(REQUIREMENT):
The result should be a word-for-word retyping of the entries below, free of pictures.

(INFORMATION):
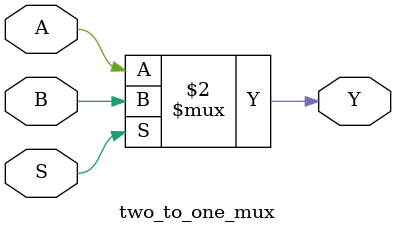
<source format=v>
module two_to_one_mux (
    A,
    B,
    S,
    Y
);

    input A;
    input B;
    input S;
    output Y;

    assign Y = (S == 0) ? A : B;

endmodule
</source>
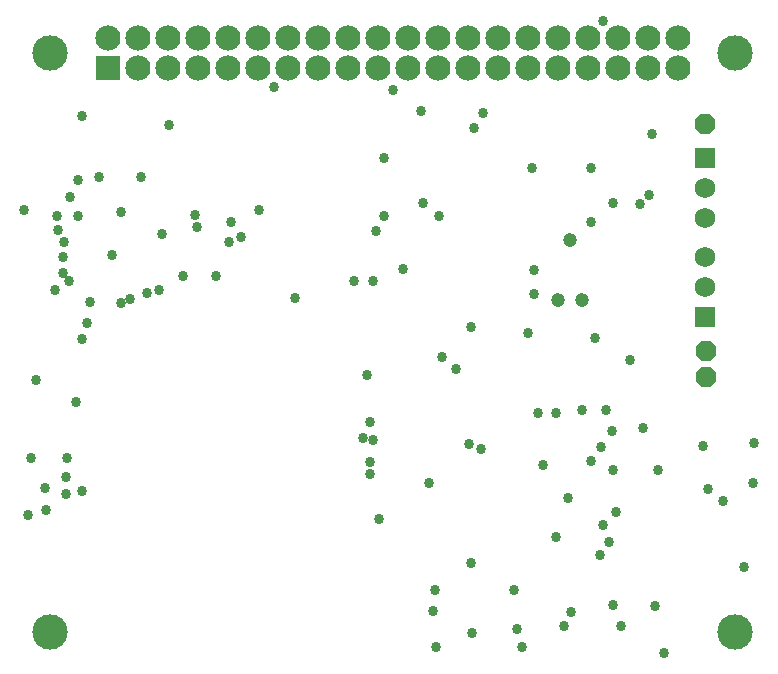
<source format=gbs>
G75*
%MOIN*%
%OFA0B0*%
%FSLAX25Y25*%
%IPPOS*%
%LPD*%
%AMOC8*
5,1,8,0,0,1.08239X$1,22.5*
%
%ADD10C,0.11824*%
%ADD11R,0.08400X0.08400*%
%ADD12C,0.08400*%
%ADD13OC8,0.06737*%
%ADD14R,0.06800X0.06800*%
%ADD15C,0.06800*%
%ADD16C,0.04700*%
%ADD17C,0.03400*%
D10*
X0092327Y0020973D03*
X0320673Y0020973D03*
X0320673Y0213886D03*
X0092327Y0213886D03*
D11*
X0111500Y0208886D03*
D12*
X0121500Y0208886D03*
X0131500Y0208886D03*
X0141500Y0208886D03*
X0151500Y0208886D03*
X0161500Y0208886D03*
X0171500Y0208886D03*
X0181500Y0208886D03*
X0191500Y0208886D03*
X0201500Y0208886D03*
X0211500Y0208886D03*
X0221500Y0208886D03*
X0231500Y0208886D03*
X0241500Y0208886D03*
X0251500Y0208886D03*
X0261500Y0208886D03*
X0271500Y0208886D03*
X0281500Y0208886D03*
X0291500Y0208886D03*
X0301500Y0208886D03*
X0301500Y0218886D03*
X0291500Y0218886D03*
X0281500Y0218886D03*
X0271500Y0218886D03*
X0261500Y0218886D03*
X0251500Y0218886D03*
X0241500Y0218886D03*
X0231500Y0218886D03*
X0221500Y0218886D03*
X0211500Y0218886D03*
X0201500Y0218886D03*
X0191500Y0218886D03*
X0181500Y0218886D03*
X0171500Y0218886D03*
X0161500Y0218886D03*
X0151500Y0218886D03*
X0141500Y0218886D03*
X0131500Y0218886D03*
X0121500Y0218886D03*
X0111500Y0218886D03*
D13*
X0310700Y0190286D03*
X0310900Y0114486D03*
X0310900Y0105686D03*
D14*
X0310700Y0125686D03*
X0310700Y0178686D03*
D15*
X0310700Y0168686D03*
X0310700Y0158686D03*
X0310700Y0145686D03*
X0310700Y0135686D03*
D16*
X0269500Y0131386D03*
X0261500Y0131386D03*
X0265500Y0151386D03*
D17*
X0085000Y0059886D03*
X0091000Y0061386D03*
X0097500Y0066886D03*
X0103000Y0067886D03*
X0097500Y0072386D03*
X0098000Y0078886D03*
X0086000Y0078886D03*
X0090500Y0068886D03*
X0101000Y0097386D03*
X0087500Y0104886D03*
X0103000Y0118386D03*
X0104700Y0123886D03*
X0105500Y0130886D03*
X0098700Y0137686D03*
X0096500Y0140386D03*
X0096500Y0145886D03*
X0097000Y0150886D03*
X0095000Y0154886D03*
X0094500Y0159386D03*
X0101500Y0159386D03*
X0099000Y0165886D03*
X0101500Y0171386D03*
X0108500Y0172386D03*
X0116000Y0160886D03*
X0122500Y0172386D03*
X0140500Y0159886D03*
X0141300Y0155686D03*
X0152500Y0157386D03*
X0156000Y0152386D03*
X0151900Y0150686D03*
X0147500Y0139386D03*
X0136500Y0139386D03*
X0128500Y0134886D03*
X0124500Y0133886D03*
X0119000Y0131886D03*
X0116000Y0130386D03*
X0113000Y0146386D03*
X0129500Y0153386D03*
X0162000Y0161386D03*
X0193500Y0137886D03*
X0200000Y0137886D03*
X0210000Y0141886D03*
X0201000Y0154386D03*
X0203500Y0159386D03*
X0216500Y0163886D03*
X0222000Y0159386D03*
X0203500Y0178886D03*
X0216000Y0194386D03*
X0206500Y0201386D03*
X0233500Y0188886D03*
X0236500Y0193886D03*
X0253000Y0175386D03*
X0272500Y0175386D03*
X0280000Y0163886D03*
X0272500Y0157386D03*
X0289000Y0163386D03*
X0292000Y0166386D03*
X0293000Y0186886D03*
X0276500Y0224386D03*
X0253500Y0141386D03*
X0253500Y0133386D03*
X0251500Y0120386D03*
X0232500Y0122386D03*
X0223000Y0112386D03*
X0227500Y0108386D03*
X0255000Y0093886D03*
X0261000Y0093886D03*
X0269500Y0094886D03*
X0277500Y0094886D03*
X0279500Y0087886D03*
X0276000Y0082386D03*
X0272500Y0077886D03*
X0280000Y0074886D03*
X0295000Y0074886D03*
X0290000Y0088886D03*
X0310000Y0082886D03*
X0311500Y0068386D03*
X0316500Y0064386D03*
X0326500Y0070386D03*
X0327000Y0083886D03*
X0285500Y0111386D03*
X0274000Y0118886D03*
X0236000Y0081886D03*
X0232000Y0083386D03*
X0218500Y0070386D03*
X0202000Y0058386D03*
X0199000Y0073386D03*
X0199000Y0077386D03*
X0200000Y0084886D03*
X0196500Y0085386D03*
X0199000Y0090886D03*
X0198000Y0106386D03*
X0174100Y0132086D03*
X0132000Y0189886D03*
X0103000Y0192886D03*
X0083500Y0161386D03*
X0094000Y0134886D03*
X0167000Y0202386D03*
X0256500Y0076386D03*
X0265000Y0065386D03*
X0276500Y0056386D03*
X0278500Y0050886D03*
X0275500Y0046386D03*
X0261000Y0052386D03*
X0281000Y0060886D03*
X0247000Y0034886D03*
X0232500Y0043886D03*
X0220500Y0034886D03*
X0220000Y0027886D03*
X0221000Y0015886D03*
X0233000Y0020386D03*
X0248000Y0021886D03*
X0249500Y0015886D03*
X0263500Y0022886D03*
X0266000Y0027386D03*
X0280000Y0029886D03*
X0282500Y0022886D03*
X0294000Y0029386D03*
X0297000Y0013886D03*
X0323500Y0042386D03*
M02*

</source>
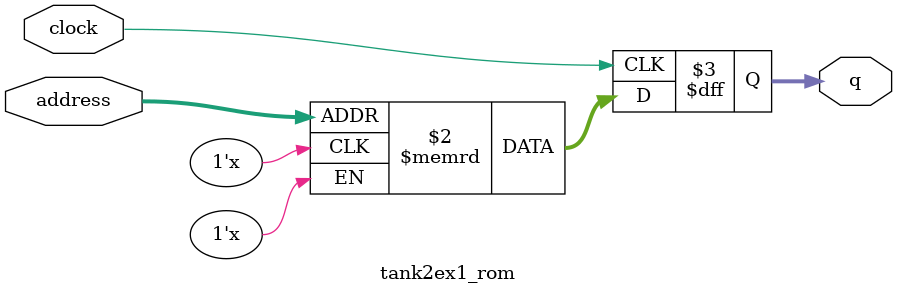
<source format=sv>
module tank2ex1_rom (
	input logic clock,
	input logic [9:0] address,
	output logic [3:0] q
);

logic [3:0] memory [0:1023] /* synthesis ram_init_file = "./tank2ex1/tank2ex1.mif" */;

always_ff @ (posedge clock) begin
	q <= memory[address];
end

endmodule

</source>
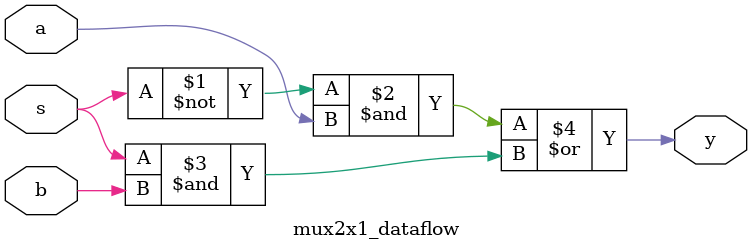
<source format=v>
module mux2x1_dataflow (a, b, s, y);

	input a, b, s;
	output y;

	assign y = (~s & a) | (s & b);

endmodule

</source>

(RESPONSE TO THIS TASK):
<source format=v>
module two_to_one_mux (
    A,
    B,
    S,
    Y
);

    input A;
    input B;
    input S;
    output Y;

    assign Y = (S == 0) ? A : B;

endmodule
</source>
<source format=gbs>
G75*
%MOIN*%
%OFA0B0*%
%FSLAX25Y25*%
%IPPOS*%
%LPD*%
%AMOC8*
5,1,8,0,0,1.08239X$1,22.5*
%
%ADD10C,0.11824*%
%ADD11R,0.08400X0.08400*%
%ADD12C,0.08400*%
%ADD13OC8,0.06737*%
%ADD14R,0.06800X0.06800*%
%ADD15C,0.06800*%
%ADD16C,0.04700*%
%ADD17C,0.03400*%
D10*
X0092327Y0020973D03*
X0320673Y0020973D03*
X0320673Y0213886D03*
X0092327Y0213886D03*
D11*
X0111500Y0208886D03*
D12*
X0121500Y0208886D03*
X0131500Y0208886D03*
X0141500Y0208886D03*
X0151500Y0208886D03*
X0161500Y0208886D03*
X0171500Y0208886D03*
X0181500Y0208886D03*
X0191500Y0208886D03*
X0201500Y0208886D03*
X0211500Y0208886D03*
X0221500Y0208886D03*
X0231500Y0208886D03*
X0241500Y0208886D03*
X0251500Y0208886D03*
X0261500Y0208886D03*
X0271500Y0208886D03*
X0281500Y0208886D03*
X0291500Y0208886D03*
X0301500Y0208886D03*
X0301500Y0218886D03*
X0291500Y0218886D03*
X0281500Y0218886D03*
X0271500Y0218886D03*
X0261500Y0218886D03*
X0251500Y0218886D03*
X0241500Y0218886D03*
X0231500Y0218886D03*
X0221500Y0218886D03*
X0211500Y0218886D03*
X0201500Y0218886D03*
X0191500Y0218886D03*
X0181500Y0218886D03*
X0171500Y0218886D03*
X0161500Y0218886D03*
X0151500Y0218886D03*
X0141500Y0218886D03*
X0131500Y0218886D03*
X0121500Y0218886D03*
X0111500Y0218886D03*
D13*
X0310700Y0190286D03*
X0310900Y0114486D03*
X0310900Y0105686D03*
D14*
X0310700Y0125686D03*
X0310700Y0178686D03*
D15*
X0310700Y0168686D03*
X0310700Y0158686D03*
X0310700Y0145686D03*
X0310700Y0135686D03*
D16*
X0269500Y0131386D03*
X0261500Y0131386D03*
X0265500Y0151386D03*
D17*
X0085000Y0059886D03*
X0091000Y0061386D03*
X0097500Y0066886D03*
X0103000Y0067886D03*
X0097500Y0072386D03*
X0098000Y0078886D03*
X0086000Y0078886D03*
X0090500Y0068886D03*
X0101000Y0097386D03*
X0087500Y0104886D03*
X0103000Y0118386D03*
X0104700Y0123886D03*
X0105500Y0130886D03*
X0098700Y0137686D03*
X0096500Y0140386D03*
X0096500Y0145886D03*
X0097000Y0150886D03*
X0095000Y0154886D03*
X0094500Y0159386D03*
X0101500Y0159386D03*
X0099000Y0165886D03*
X0101500Y0171386D03*
X0108500Y0172386D03*
X0116000Y0160886D03*
X0122500Y0172386D03*
X0140500Y0159886D03*
X0141300Y0155686D03*
X0152500Y0157386D03*
X0156000Y0152386D03*
X0151900Y0150686D03*
X0147500Y0139386D03*
X0136500Y0139386D03*
X0128500Y0134886D03*
X0124500Y0133886D03*
X0119000Y0131886D03*
X0116000Y0130386D03*
X0113000Y0146386D03*
X0129500Y0153386D03*
X0162000Y0161386D03*
X0193500Y0137886D03*
X0200000Y0137886D03*
X0210000Y0141886D03*
X0201000Y0154386D03*
X0203500Y0159386D03*
X0216500Y0163886D03*
X0222000Y0159386D03*
X0203500Y0178886D03*
X0216000Y0194386D03*
X0206500Y0201386D03*
X0233500Y0188886D03*
X0236500Y0193886D03*
X0253000Y0175386D03*
X0272500Y0175386D03*
X0280000Y0163886D03*
X0272500Y0157386D03*
X0289000Y0163386D03*
X0292000Y0166386D03*
X0293000Y0186886D03*
X0276500Y0224386D03*
X0253500Y0141386D03*
X0253500Y0133386D03*
X0251500Y0120386D03*
X0232500Y0122386D03*
X0223000Y0112386D03*
X0227500Y0108386D03*
X0255000Y0093886D03*
X0261000Y0093886D03*
X0269500Y0094886D03*
X0277500Y0094886D03*
X0279500Y0087886D03*
X0276000Y0082386D03*
X0272500Y0077886D03*
X0280000Y0074886D03*
X0295000Y0074886D03*
X0290000Y0088886D03*
X0310000Y0082886D03*
X0311500Y0068386D03*
X0316500Y0064386D03*
X0326500Y0070386D03*
X0327000Y0083886D03*
X0285500Y0111386D03*
X0274000Y0118886D03*
X0236000Y0081886D03*
X0232000Y0083386D03*
X0218500Y0070386D03*
X0202000Y0058386D03*
X0199000Y0073386D03*
X0199000Y0077386D03*
X0200000Y0084886D03*
X0196500Y0085386D03*
X0199000Y0090886D03*
X0198000Y0106386D03*
X0174100Y0132086D03*
X0132000Y0189886D03*
X0103000Y0192886D03*
X0083500Y0161386D03*
X0094000Y0134886D03*
X0167000Y0202386D03*
X0256500Y0076386D03*
X0265000Y0065386D03*
X0276500Y0056386D03*
X0278500Y0050886D03*
X0275500Y0046386D03*
X0261000Y0052386D03*
X0281000Y0060886D03*
X0247000Y0034886D03*
X0232500Y0043886D03*
X0220500Y0034886D03*
X0220000Y0027886D03*
X0221000Y0015886D03*
X0233000Y0020386D03*
X0248000Y0021886D03*
X0249500Y0015886D03*
X0263500Y0022886D03*
X0266000Y0027386D03*
X0280000Y0029886D03*
X0282500Y0022886D03*
X0294000Y0029386D03*
X0297000Y0013886D03*
X0323500Y0042386D03*
M02*

</source>
<source format=sv>
module tank2ex1_rom (
	input logic clock,
	input logic [9:0] address,
	output logic [3:0] q
);

logic [3:0] memory [0:1023] /* synthesis ram_init_file = "./tank2ex1/tank2ex1.mif" */;

always_ff @ (posedge clock) begin
	q <= memory[address];
end

endmodule

</source>
<source format=v>
module mux2x1_dataflow (a, b, s, y);

	input a, b, s;
	output y;

	assign y = (~s & a) | (s & b);

endmodule

</source>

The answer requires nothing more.